Part 1 asks us to compare a pair of packets and find the ones that are not equal. We cannot, by default, do comparisons of this custom type but Rust allows us to implement the Ord trait to enable comparison of data stored as our PacketField type. The integer subtype can just use regular integer comparison and for a list (Sub) we can traverse into both lists.

We have to implement all possible combinations of sub-type comparisons. The Vec and i32 already implement the Ord trait, so all we need to do is map the different sub-type combinations to the existing compare functions:

impl Ord for PacketField {
    fn cmp(&self, other: &Self) -> Ordering {
        match (self, other) {
            (PacketField::Sub(s), PacketField::Sub(o)) => s.cmp(o),
            (PacketField::Num(s), PacketField::Num(o)) => s.cmp(o),
            (PacketField::Sub(s), PacketField::Num(o)) => s.cmp(&vec![PacketField::Num(*o)]),
            (PacketField::Num(s), PacketField::Sub(o)) => vec![PacketField::Num(*s)].cmp(o),
        }
    }
}

For ease, if we encounter a comparison of a list with an integer, we just wrap the integer in a Vec to do a Vec-to-Vec comparison.

We also need to implement the PartialOrd trait because the Ord trait requires it, because a total order relation implies a partial order relation.
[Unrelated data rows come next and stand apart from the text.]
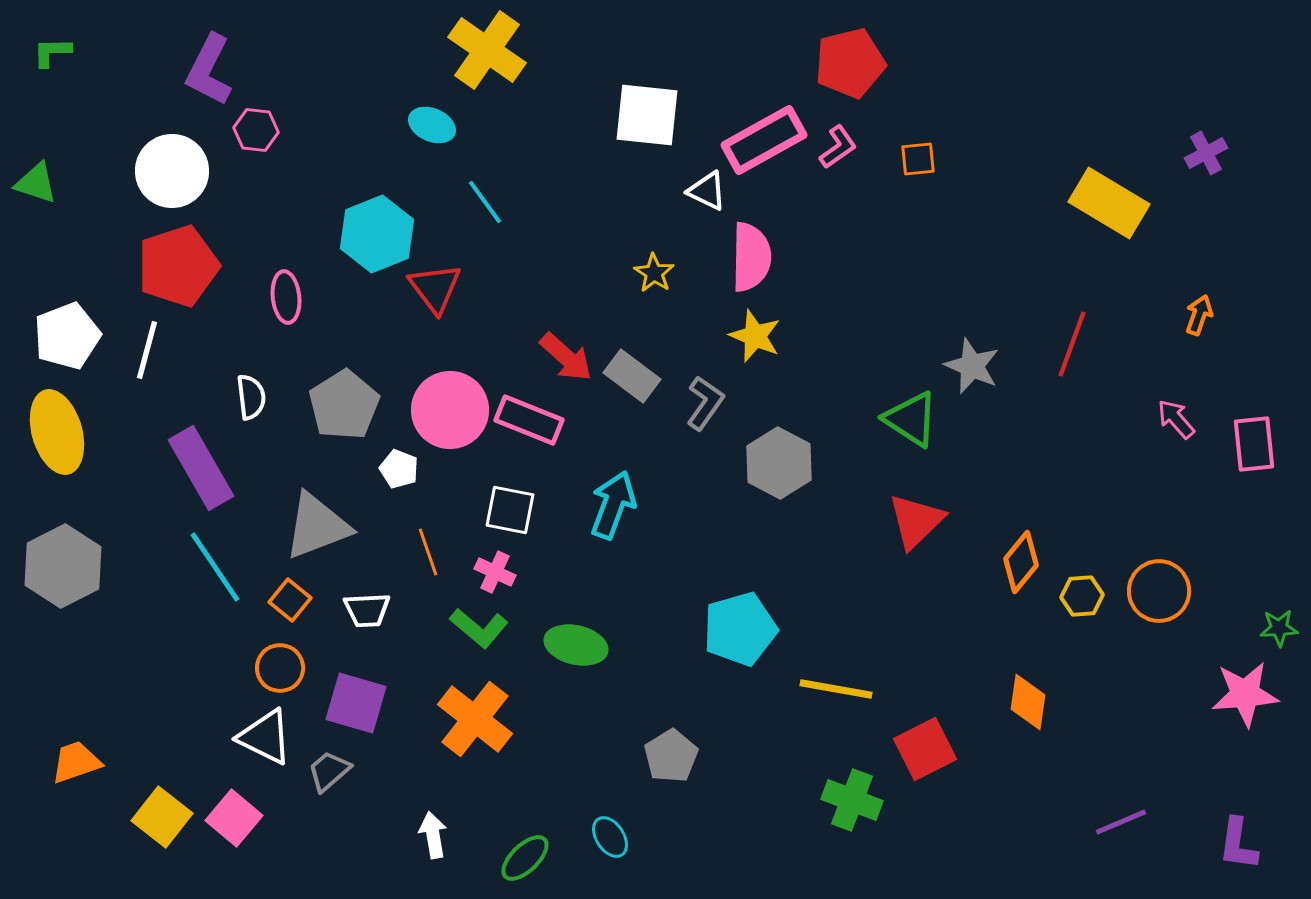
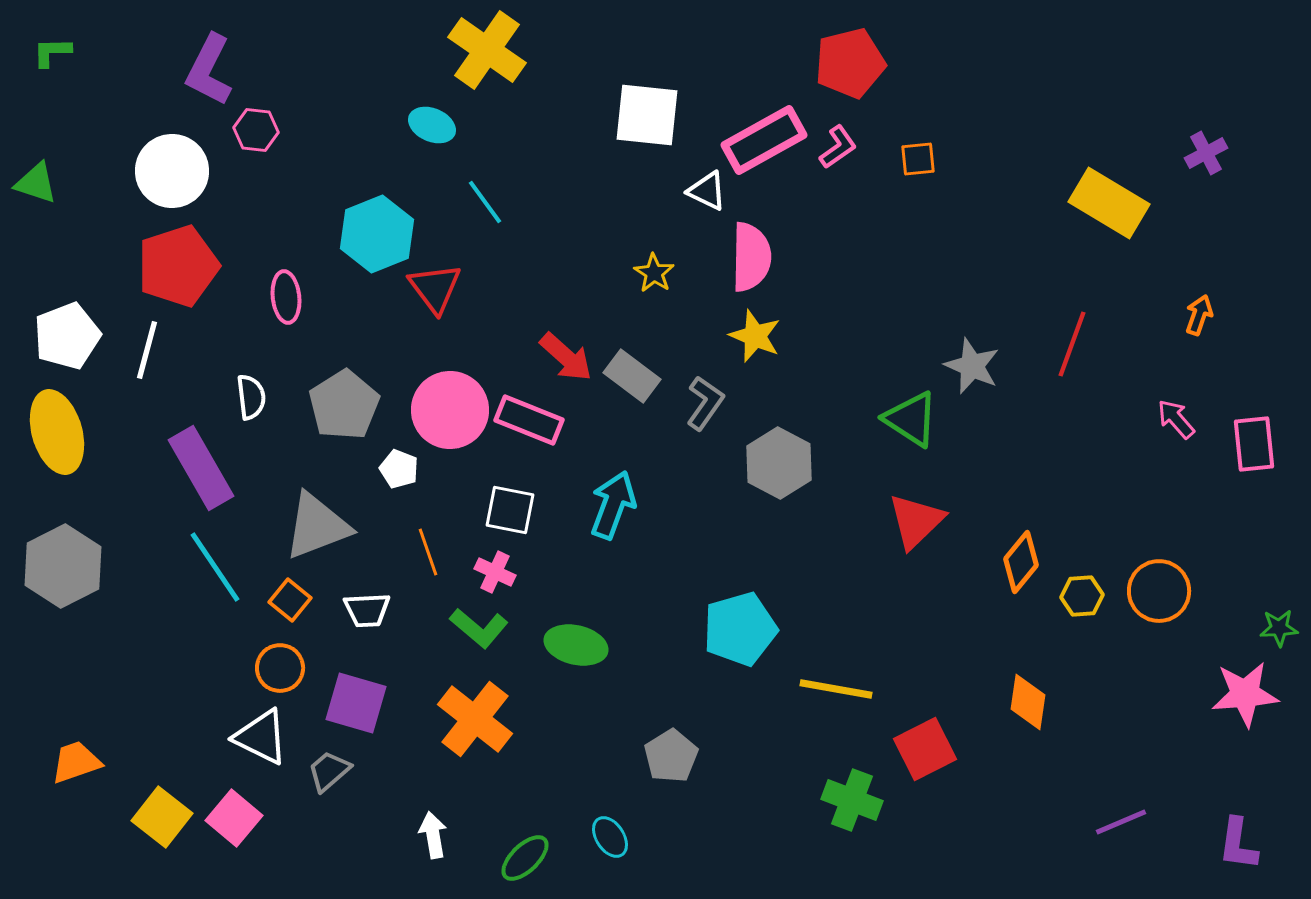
white triangle at (265, 737): moved 4 px left
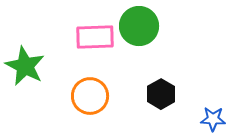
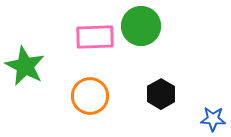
green circle: moved 2 px right
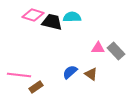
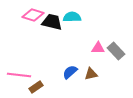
brown triangle: rotated 48 degrees counterclockwise
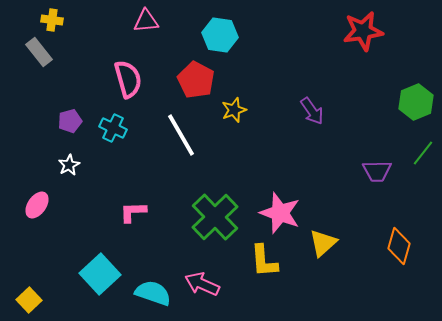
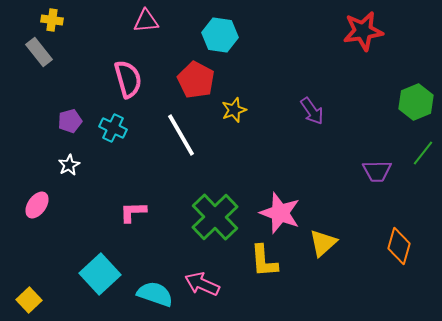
cyan semicircle: moved 2 px right, 1 px down
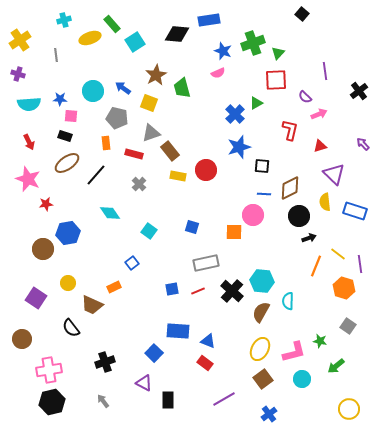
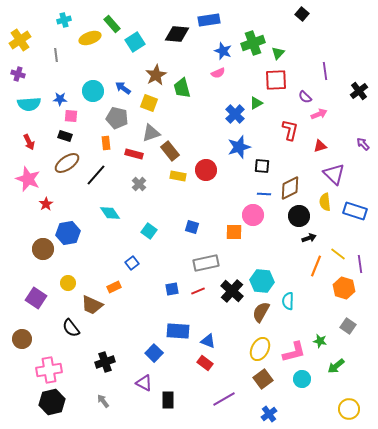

Since for our type all values have a total order relation, we can simply call the total order comparison we defined:

impl PartialOrd for PacketField {
    fn partial_cmp(&self, other: &Self) -> Option<Ordering> {
        Some(self.cmp(other))
    }
}

We also need Eq and PartialEq of course, but we can simply #[derive()] those because the default implementations work for us.

This blog post explains these (and other) built-in traits pretty well.

Now, solving the puzzle is easy! Just compare the pairs of packets to each other and sum the (1-based) indices:

fn part1(packets: &[PacketField]) -> usize {
    packets
        .iter()
        .tuples()
        .enumerate()
        .filter(|(_, (l, r))| l < r)
        .fold(0, |acc, (i, _)| acc + (i + 1))
}

The Itertools::tuples function groups the pairs of packets into tuples. The filter() then takes the pairs that are in the right order and the fold() accumulates the 1-based indices (added through enumerate()) to get to an answer.

Solving part 2

In part 2 we need to insert two markers in between the packets, sort the entire list and multiply the indices of the markers in the sorted list to get the final answer, as a way to prove we managed to sort the list correctly.

Fortunately, the Ord functionality we implemented for part 1 is also what the sort functions use for ordering elements! So part 2 is really simple at this point:

fn part2(origpackets: &[PacketField]) -> usize {
    let mut packets = origpackets.to_vec();
    let dividers = [
        nomnom_packet("[[2]]").unwrap().1,
        nomnom_packet("[[6]]").unwrap().1,
    ];
    packets.extend_from_slice(&dividers);
    packets.sort();

    packets
        .iter()
        .enumerate()
        .filter(|(_, p)| dividers.contains(p))
        .fold(1, |acc, (i, _)| acc * (i + 1))
}

This function uses the nom-based parser we made to parse the two divider packets and add them at the end of the list and then sorts the whole list. Then, it uses enumerate() to add indices, filter()s out every packet except the dividers and uses fold() to multiply the (1-based) indices of the dividers together.

And that is day 13 done! Full solution can be found on my GitHub.